In 1644 bezocht Thomas Bartholin, een Deens anatoom, deze botanische tuin; door zijn reisverhaal geraakte het werk van Castelli verspreid over universiteiten in West-Europa. Samen met Bartholin bestudeerde Castelli de flora op de Etna. Een andere bezoeker was de cisterciënzer Paolo Boccone, die in de leer ging bij Castelli.

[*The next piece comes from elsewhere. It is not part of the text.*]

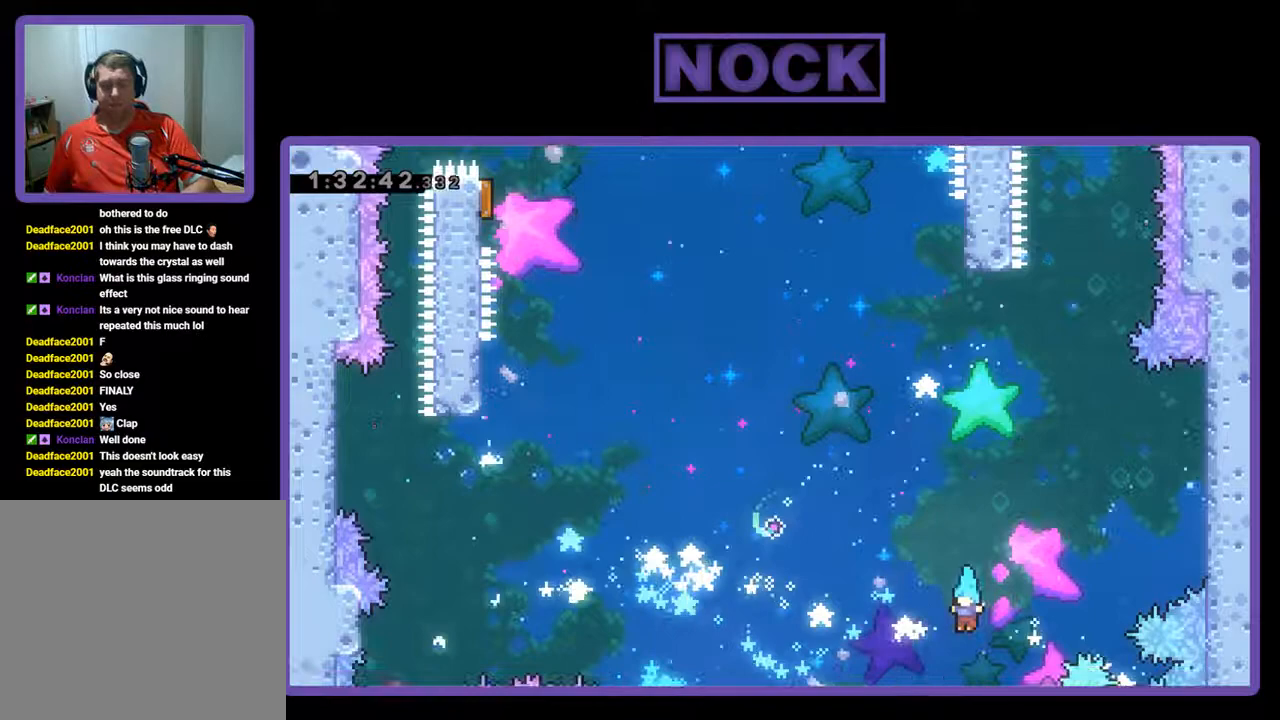
{"buttons": [], "left_stick": "center", "events": []}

Dankzij de aanwezigheid van geïmporteerde handelswaar in de haven van Messina, publiceerde Castelli over de ingrediënten van balseming, over aroma’s en over het mengen van kleuren. Castelli schreef in een brief naar Hieronymus Bardi in Genua, over de Kinaplant, een importproduct uit Peru; hij vermeldde een nuttig gebruik tegen malaria, doch zelf gebruikte Castelli het nooit.[3]

Circa 1661 overleed professor Castelli in Messina. Zijn opvolger was de medicus en bioloog Marcello Malpighi, die van de universiteit van Bologna kwam (1662).